AIM OF THE EXERCISE: Wherever a line in the data below holds "curcumin", copy that line.

┏━━

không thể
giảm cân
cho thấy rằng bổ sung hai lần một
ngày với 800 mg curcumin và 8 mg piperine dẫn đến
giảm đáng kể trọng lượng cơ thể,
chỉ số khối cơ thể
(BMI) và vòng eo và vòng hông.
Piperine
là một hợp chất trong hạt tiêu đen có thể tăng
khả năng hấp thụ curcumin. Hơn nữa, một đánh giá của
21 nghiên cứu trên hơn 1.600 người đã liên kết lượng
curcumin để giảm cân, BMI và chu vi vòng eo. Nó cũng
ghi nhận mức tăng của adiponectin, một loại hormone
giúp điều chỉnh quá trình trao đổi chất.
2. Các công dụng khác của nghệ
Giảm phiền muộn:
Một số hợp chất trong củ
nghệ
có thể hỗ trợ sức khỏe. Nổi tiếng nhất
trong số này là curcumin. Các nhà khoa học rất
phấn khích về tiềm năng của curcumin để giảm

┗━━

EXERCISE RESULT:
ngày với 800 mg curcumin và 8 mg piperine dẫn đến
khả năng hấp thụ curcumin. Hơn nữa, một đánh giá của
curcumin để giảm cân, BMI và chu vi vòng eo. Nó cũng
trong số này là curcumin. Các nhà khoa học rất
phấn khích về tiềm năng của curcumin để giảm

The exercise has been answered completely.